## Task goal
Look below for the line that has "X0316479Y0225000D03*". Set down the lines from there through the line that has "X0086479Y0250000D03*", exactly as written.

## Text-based hardware design files
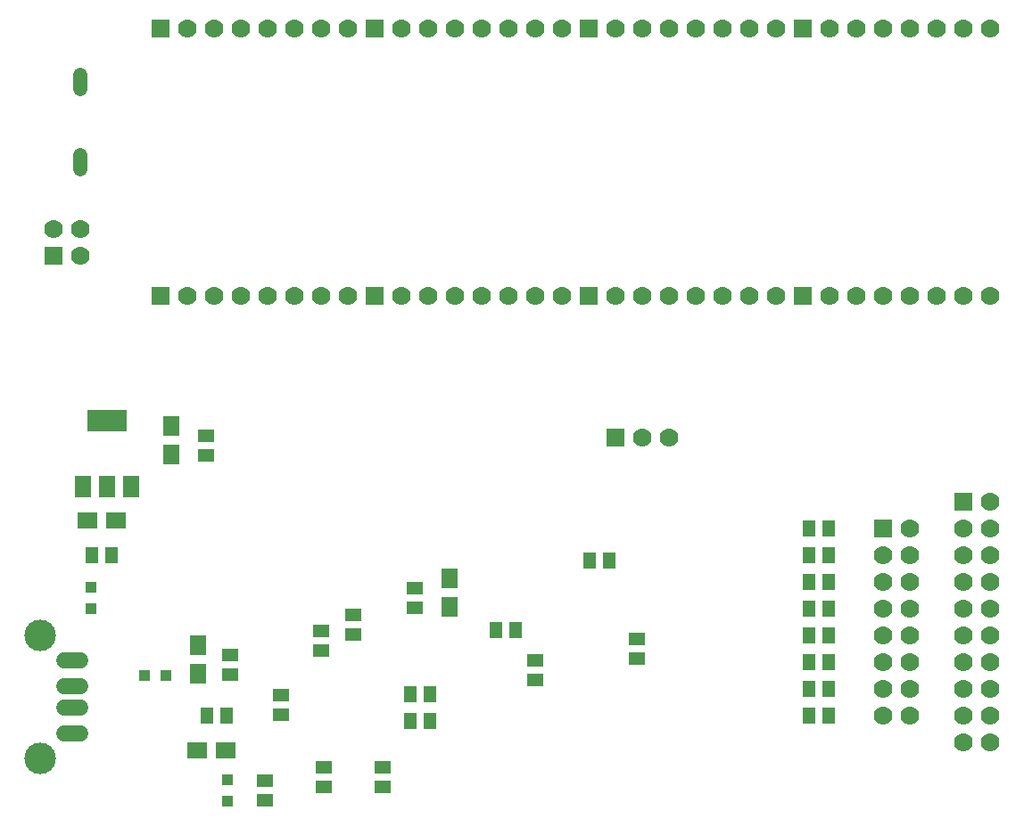
<source format=gbp>
G75*
%MOIN*%
%OFA0B0*%
%FSLAX25Y25*%
%IPPOS*%
%LPD*%
%AMOC8*
5,1,8,0,0,1.08239X$1,22.5*
%
%ADD10R,0.05906X0.05118*%
%ADD11R,0.05118X0.05906*%
%ADD12R,0.07677X0.05906*%
%ADD13R,0.05906X0.07677*%
%ADD14C,0.05937*%
%ADD15C,0.11811*%
%ADD16R,0.07000X0.07000*%
%ADD17C,0.07000*%
%ADD18R,0.03937X0.03937*%
%ADD19R,0.05906X0.07874*%
%ADD20R,0.14961X0.07874*%
%ADD21C,0.05200*%
D10*
X0142479Y0083260D03*
X0142479Y0090740D03*
X0161479Y0075740D03*
X0161479Y0068260D03*
X0177479Y0048740D03*
X0177479Y0041260D03*
X0199479Y0041260D03*
X0199479Y0048740D03*
X0155479Y0043740D03*
X0155479Y0036260D03*
X0176479Y0092260D03*
X0176479Y0099740D03*
X0188479Y0098260D03*
X0188479Y0105740D03*
X0211479Y0108260D03*
X0211479Y0115740D03*
X0256479Y0088740D03*
X0256479Y0081260D03*
X0294479Y0089260D03*
X0294479Y0096740D03*
X0133479Y0165260D03*
X0133479Y0172740D03*
D11*
X0098219Y0128000D03*
X0090739Y0128000D03*
X0133739Y0068000D03*
X0141219Y0068000D03*
X0209739Y0066000D03*
X0217219Y0066000D03*
X0217219Y0076000D03*
X0209739Y0076000D03*
X0241739Y0100000D03*
X0249219Y0100000D03*
X0276739Y0126000D03*
X0284219Y0126000D03*
X0358739Y0128000D03*
X0366219Y0128000D03*
X0366219Y0138000D03*
X0358739Y0138000D03*
X0358739Y0118000D03*
X0366219Y0118000D03*
X0366219Y0108000D03*
X0358739Y0108000D03*
X0358739Y0098000D03*
X0366219Y0098000D03*
X0366219Y0088000D03*
X0358739Y0088000D03*
X0358739Y0078000D03*
X0366219Y0078000D03*
X0366219Y0068000D03*
X0358739Y0068000D03*
D12*
X0140892Y0055000D03*
X0130065Y0055000D03*
X0099892Y0141000D03*
X0089065Y0141000D03*
D13*
X0120479Y0165587D03*
X0120479Y0176413D03*
X0224479Y0119413D03*
X0224479Y0108587D03*
X0130479Y0094413D03*
X0130479Y0083587D03*
D14*
X0086471Y0078937D02*
X0080534Y0078937D01*
X0080534Y0071063D02*
X0086471Y0071063D01*
X0086471Y0061220D02*
X0080534Y0061220D01*
X0080534Y0088780D02*
X0086471Y0088780D01*
D15*
X0071479Y0051969D03*
X0071479Y0098031D03*
D16*
X0116479Y0225000D03*
X0076479Y0240000D03*
X0116479Y0325000D03*
X0196479Y0325000D03*
X0276479Y0325000D03*
X0356479Y0325000D03*
X0356479Y0225000D03*
X0286479Y0172000D03*
X0276479Y0225000D03*
X0196479Y0225000D03*
X0386479Y0138000D03*
X0416479Y0148000D03*
D17*
X0426479Y0148000D03*
X0426479Y0138000D03*
X0426479Y0128000D03*
X0416479Y0128000D03*
X0416479Y0138000D03*
X0396479Y0138000D03*
X0396479Y0128000D03*
X0386479Y0128000D03*
X0386479Y0118000D03*
X0396479Y0118000D03*
X0396479Y0108000D03*
X0386479Y0108000D03*
X0386479Y0098000D03*
X0396479Y0098000D03*
X0396479Y0088000D03*
X0386479Y0088000D03*
X0386479Y0078000D03*
X0396479Y0078000D03*
X0396479Y0068000D03*
X0386479Y0068000D03*
X0416479Y0068000D03*
X0426479Y0068000D03*
X0426479Y0078000D03*
X0416479Y0078000D03*
X0416479Y0088000D03*
X0426479Y0088000D03*
X0426479Y0098000D03*
X0416479Y0098000D03*
X0416479Y0108000D03*
X0426479Y0108000D03*
X0426479Y0118000D03*
X0416479Y0118000D03*
X0416479Y0058000D03*
X0426479Y0058000D03*
X0306479Y0172000D03*
X0296479Y0172000D03*
X0296479Y0225000D03*
X0286479Y0225000D03*
X0306479Y0225000D03*
X0316479Y0225000D03*
X0326479Y0225000D03*
X0336479Y0225000D03*
X0346479Y0225000D03*
X0366479Y0225000D03*
X0376479Y0225000D03*
X0386479Y0225000D03*
X0396479Y0225000D03*
X0406479Y0225000D03*
X0416479Y0225000D03*
X0426479Y0225000D03*
X0426479Y0325000D03*
X0416479Y0325000D03*
X0406479Y0325000D03*
X0396479Y0325000D03*
X0386479Y0325000D03*
X0376479Y0325000D03*
X0366479Y0325000D03*
X0346479Y0325000D03*
X0336479Y0325000D03*
X0326479Y0325000D03*
X0316479Y0325000D03*
X0306479Y0325000D03*
X0296479Y0325000D03*
X0286479Y0325000D03*
X0266479Y0325000D03*
X0256479Y0325000D03*
X0246479Y0325000D03*
X0236479Y0325000D03*
X0226479Y0325000D03*
X0216479Y0325000D03*
X0206479Y0325000D03*
X0186479Y0325000D03*
X0176479Y0325000D03*
X0166479Y0325000D03*
X0156479Y0325000D03*
X0146479Y0325000D03*
X0136479Y0325000D03*
X0126479Y0325000D03*
X0086479Y0250000D03*
X0086479Y0240000D03*
X0076479Y0250000D03*
X0126479Y0225000D03*
X0136479Y0225000D03*
X0146479Y0225000D03*
X0156479Y0225000D03*
X0166479Y0225000D03*
X0176479Y0225000D03*
X0186479Y0225000D03*
X0206479Y0225000D03*
X0216479Y0225000D03*
X0226479Y0225000D03*
X0236479Y0225000D03*
X0246479Y0225000D03*
X0256479Y0225000D03*
X0266479Y0225000D03*
D18*
X0090479Y0115937D03*
X0090479Y0108063D03*
X0110542Y0083000D03*
X0118416Y0083000D03*
X0141479Y0043937D03*
X0141479Y0036063D03*
D19*
X0105534Y0153598D03*
X0096479Y0153598D03*
X0087424Y0153598D03*
D20*
X0096479Y0178402D03*
D21*
X0086479Y0272400D02*
X0086479Y0277600D01*
X0086479Y0302400D02*
X0086479Y0307600D01*
M02*

</source>
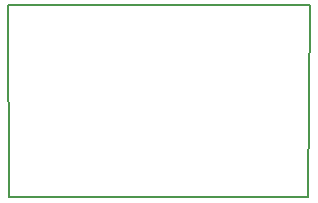
<source format=gbr>
G04 DipTrace 3.0.0.2*
G04 BoardOutline.gbr*
%MOIN*%
G04 #@! TF.FileFunction,Profile*
G04 #@! TF.Part,Single*
%ADD11C,0.005512*%
%FSLAX26Y26*%
G04*
G70*
G90*
G75*
G01*
G04 BoardOutline*
%LPD*%
X394016Y1034003D2*
D11*
X1400160D1*
X1393911Y396570D1*
X395278Y394016D1*
X394016Y1034003D1*
M02*

</source>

## Reply
X0316479Y0225000D03*
X0326479Y0225000D03*
X0336479Y0225000D03*
X0346479Y0225000D03*
X0366479Y0225000D03*
X0376479Y0225000D03*
X0386479Y0225000D03*
X0396479Y0225000D03*
X0406479Y0225000D03*
X0416479Y0225000D03*
X0426479Y0225000D03*
X0426479Y0325000D03*
X0416479Y0325000D03*
X0406479Y0325000D03*
X0396479Y0325000D03*
X0386479Y0325000D03*
X0376479Y0325000D03*
X0366479Y0325000D03*
X0346479Y0325000D03*
X0336479Y0325000D03*
X0326479Y0325000D03*
X0316479Y0325000D03*
X0306479Y0325000D03*
X0296479Y0325000D03*
X0286479Y0325000D03*
X0266479Y0325000D03*
X0256479Y0325000D03*
X0246479Y0325000D03*
X0236479Y0325000D03*
X0226479Y0325000D03*
X0216479Y0325000D03*
X0206479Y0325000D03*
X0186479Y0325000D03*
X0176479Y0325000D03*
X0166479Y0325000D03*
X0156479Y0325000D03*
X0146479Y0325000D03*
X0136479Y0325000D03*
X0126479Y0325000D03*
X0086479Y0250000D03*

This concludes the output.